_Consigne_
Recopiez sans rien modifier le passage de l'extrait sur les contrats du recourant, en commençant à « Au total, le » et en terminant à « de B______ suppléant. ».
───── Texte étudié
6) a. En l’espèce, le recourant a été engagé du 1er septembre 2007 au 30 juin 2012, puis du 1er juillet 2013 au 30 juin 2022, en tant que B______ suppléant ou B______. Du 1er juillet 2012 au 30 juin 2013, il a travaillé successivement comme collaborateur scientifique I et comme collaborateur scientifique I suppléant. Durant toute cette période, il a exclusivement travaillé auprès de la section. Il ressort des documents produits, en particulier des divers « exposés des motifs » rédigés pour justifier ses prolongations de poste, que son cahier des charges est demeuré inchangé durant toute cette période, quelle que fût la qualification de son poste. Il est ainsi admis par les parties que le recourant a enseigné, mené des recherches, collaboré à la rédaction d’ouvrage et dirigé des doctorants dans leurs travaux de thèse.

Au total, le recourant a collaboré quatorze années auprès de la section. Sur l’ensemble de cette période, son poste a été financé, totalement ou partiellement, par des fonds privés du 1er janvier au 31 juillet 2009, du 1er avril au 31 août 2010 1er juillet 2012 au 30 juin 2013, du 1er janvier au 31 décembre 2015 et du 1er septembre 2021 au 30 juin 2022, soit un total de trois ans et dix mois. Ses contrats de droit privé du 1er avril au 31 août 2010 (taux de 70 %), du 1er février au 30 juin 2012 (50 %), du 1er janvier au 30 juin 2016 (50 %) et du 1er septembre 2021 au 30 juin 2022 (100 %) l’ont engagé en qualité de B______, et non pas de B______ suppléant.

Il s’ensuit que, si le recourant a parfois été engagé sous différentes dénominations dans le cadre de ses contrats de droit privé, soit B______ suppléant, collaborateur scientifique I, collaborateur scientifique I suppléant et B______, il a toujours exercé les mêmes fonctions. En outre, les diverses demandes de prolongation de son poste et les changements de mode de financement de celui-ci, ont toujours été motivés par des « raisons budgétaires ».
──────────
───── Section des données
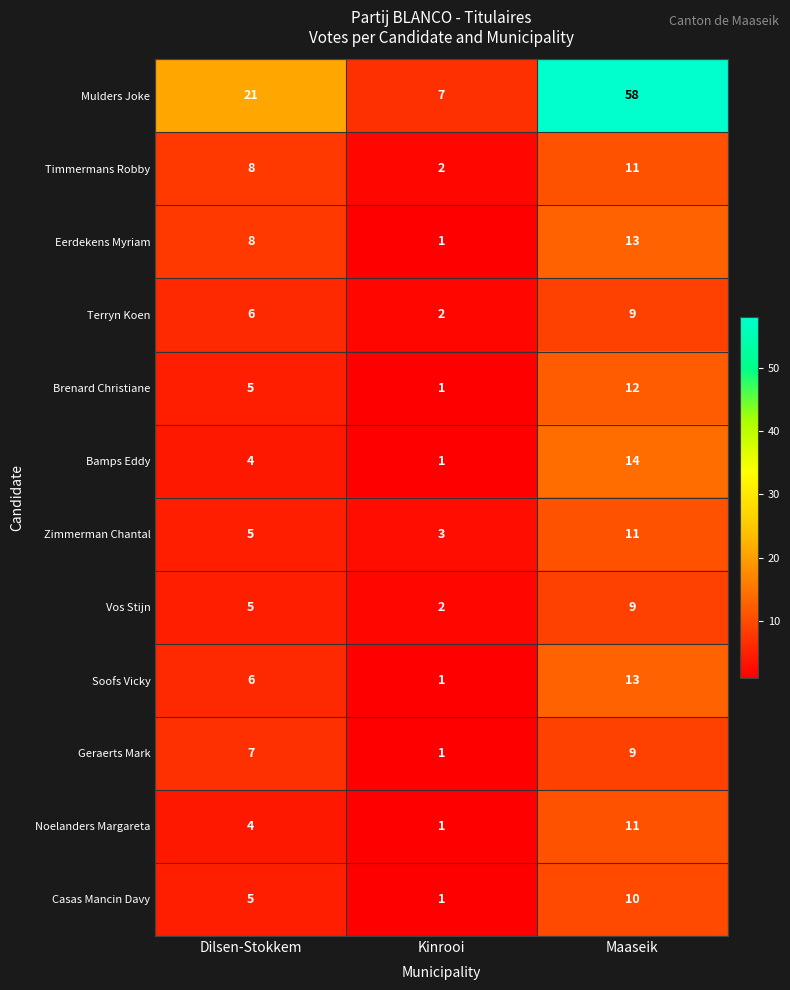

How many data points does each series have?

3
──────────
_Votre réponse_
Au total, le recourant a collaboré quatorze années auprès de la section. Sur l’ensemble de cette période, son poste a été financé, totalement ou partiellement, par des fonds privés du 1er janvier au 31 juillet 2009, du 1er avril au 31 août 2010 1er juillet 2012 au 30 juin 2013, du 1er janvier au 31 décembre 2015 et du 1er septembre 2021 au 30 juin 2022, soit un total de trois ans et dix mois. Ses contrats de droit privé du 1er avril au 31 août 2010 (taux de 70 %), du 1er février au 30 juin 2012 (50 %), du 1er janvier au 30 juin 2016 (50 %) et du 1er septembre 2021 au 30 juin 2022 (100 %) l’ont engagé en qualité de B______, et non pas de B______ suppléant.